Another Stutes bill (HB 185) aims to rewrite the 2018 Derelict Vessel Act to exempt boats already licensed with the state Commercial Fisheries Entry Commission. The new law requires that owners of all boats longer than 24 feet register in person at a DMV, including those already documented by the U.S. Coast Guard.
“That’s kind of a double whammy for individuals who already have registered through the CFEC. It’s a duplication of information,” Stutes explained. “The idea is not to create additional revenue for the state, but to create a data base so they have access to ownership to vessels that are in Alaska waters.”
A first ever, 10-year study estimates the numbers and values of what the Tongass and Chugach forest rivers and streams contribute to Alaska’s commercial salmon industry.
The Tongass is the largest national forest in the U.S. at nearly 27,000 square miles and covers most of Southeast Alaska. The adjacent Chugach at half the size ranks as the nation’s second-largest forest and covers the Copper River delta, Prince William Sound, and part of the Kenai Peninsula.
The study results showed that from 2007 to 2016 the two forests contributed 48 million salmon on average each year to commercial fisheries, with a dockside value of $88 million.
These “forest fish” represented 25 percent of Alaska’s total salmon catch for decade and 16 percent of the total commercial value.
For the Tongass, the most lucrative “forest fish” was pink salmon averaging $42 million to fishermen each year. Cohos came next, averaging nearly $15 million and chums at almost $9 million.
For the Chugach, the priciest returns came from sockeye salmon, which produced $10.5 million in local catches on average. Pinks were next at $6.2 million.
The study said it underestimates the value of salmon produced by the forests, as it only takes into account commercial harvests and does not recreational or subsistence uses. It also counts only dockside value, and not the economic impacts of local fish processing.
The 10-year project was funded by the U.S. Forest Service, which is interested in estimating the different activities and services that national forests provide. Find Quantifying the Monetary Value of Alaska National Forests to Commercial Pacific Salmon Fisheries in the North American Journal of Fisheries Management.
Cod and a mix of groundfish kicked off the fishing year on Jan. 1 in the Bering Sea and throughout the Gulf of Alaska. Boats also are targeting black rockfish in Southeast, around Kodiak, Chignik and the Alaska Peninsula and along the Aleutians.
Lingcod also is open in Southeast, where divers also have wrapped up a 2 million pound sea cucumber fishery and are still tapping on giant geoduck clams.

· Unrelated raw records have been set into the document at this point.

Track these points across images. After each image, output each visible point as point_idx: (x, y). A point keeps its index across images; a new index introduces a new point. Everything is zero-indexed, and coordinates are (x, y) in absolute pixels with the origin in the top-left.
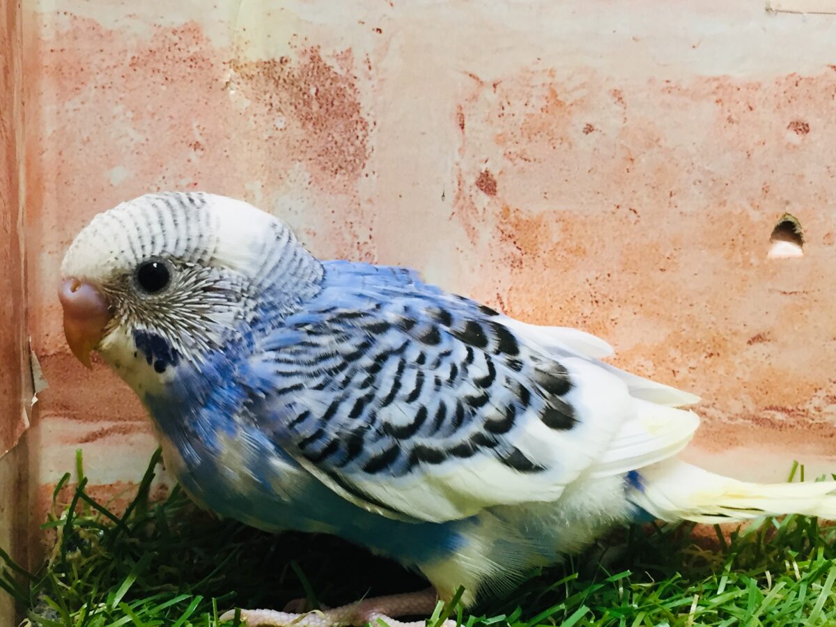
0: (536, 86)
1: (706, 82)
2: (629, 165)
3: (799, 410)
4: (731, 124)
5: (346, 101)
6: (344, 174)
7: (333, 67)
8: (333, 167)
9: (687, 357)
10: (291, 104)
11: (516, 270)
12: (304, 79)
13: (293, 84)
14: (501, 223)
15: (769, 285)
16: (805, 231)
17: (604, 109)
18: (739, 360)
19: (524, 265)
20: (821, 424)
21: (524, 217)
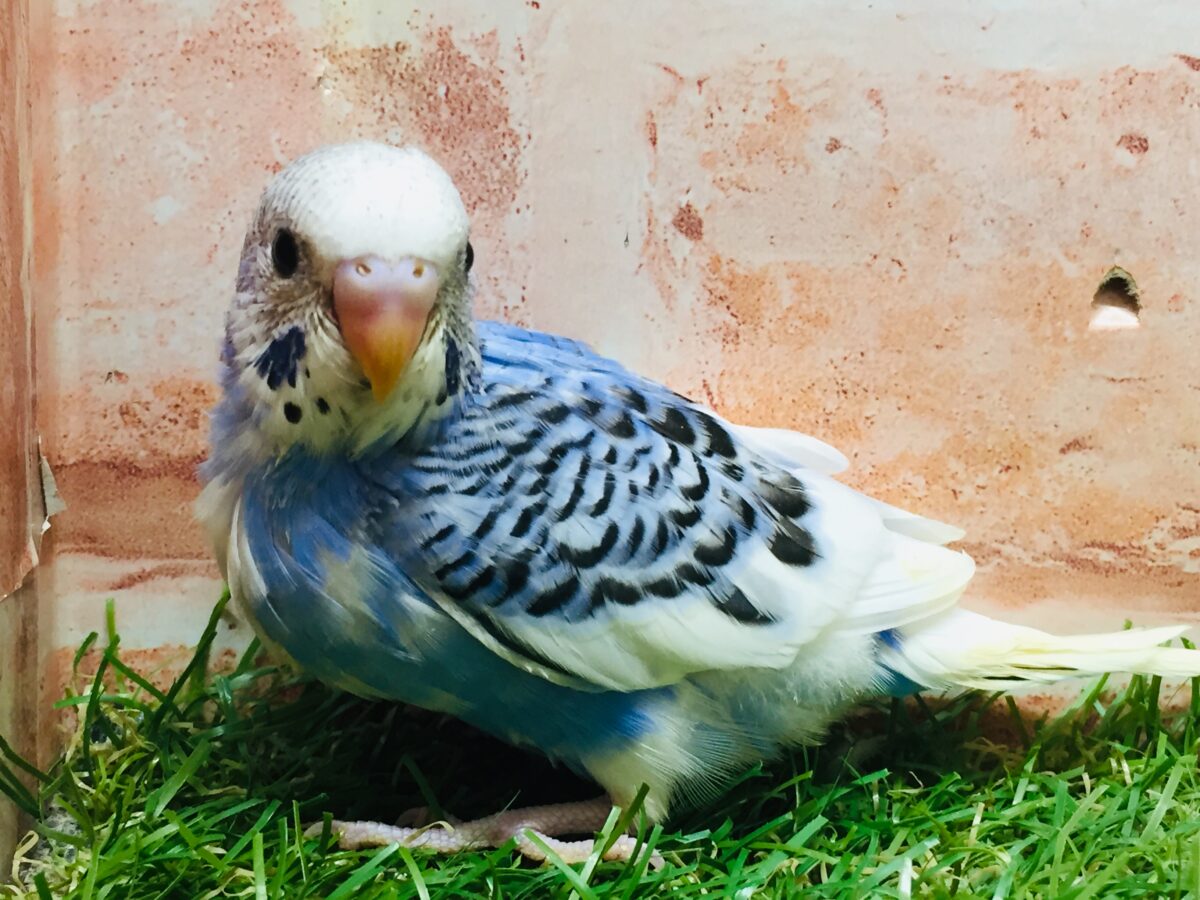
0: (759, 84)
1: (1000, 79)
2: (891, 198)
3: (1133, 547)
4: (1036, 139)
5: (488, 104)
6: (486, 209)
7: (470, 56)
8: (470, 199)
9: (974, 472)
10: (411, 109)
11: (731, 346)
12: (429, 74)
13: (413, 81)
14: (709, 279)
15: (1091, 369)
16: (1143, 292)
17: (855, 116)
18: (1048, 476)
19: (740, 340)
20: (1164, 567)
21: (741, 271)
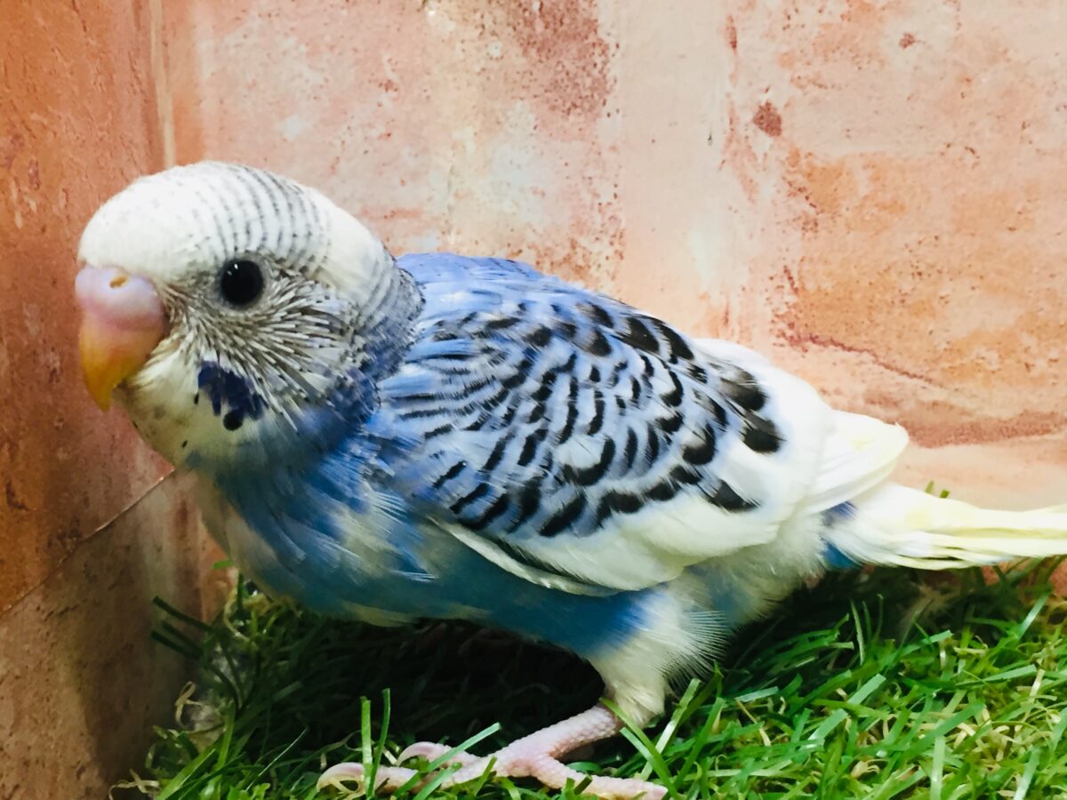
2: (964, 88)
5: (579, 17)
6: (579, 114)
8: (564, 105)
9: (1046, 346)
10: (508, 24)
11: (810, 234)
14: (789, 172)
17: (928, 11)
19: (819, 228)
21: (818, 163)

More than 100 Southeast trollers are still out on the water fishing for winter king salmon.
Alaska pollock opened on Jan. 20 in the Gulf and Bering Sea where the catch will again top 3 billion pounds. Prince William Sound also has a 5 million-pound pollock fishery.
Bering Sea crabbers are still out on the grounds pulling up 34 million pounds of snow crab, a 24 percent increase.
Kodiak’s Jan. 15 Tanner crab fishery was pushed back a day due to high winds. Tanner and golden king crab fisheries open in Southeast on Feb. 17, and Tanners open on March 1 at Prince William Sound.
Winter is the busiest time for Alaska fish meetings.
The North Pacific Fishery Management Council meets Jan. 27 through Feb. 2 in Seattle.
Halibut stakeholders are bracing for 2020 catches when they are announced in two weeks. The International Pacific Halibut Commission meeting is at the Captain Cook in Anchorage this year from Feb. 3-7.
The Board of Fish put in an extra day at Kodiak and heads next to a marathon meeting on Upper Cook Inlet fishing issues. More than 170 management proposals are on deck from Feb 7-19 at the Anchorage Egan Center.
The 40th annual ComFish Alaska trade show is set for March 26-28 in Kodiak.
The fourth annual Bristol Bay Fish Expo is scheduled for June 12-13 in Naknek.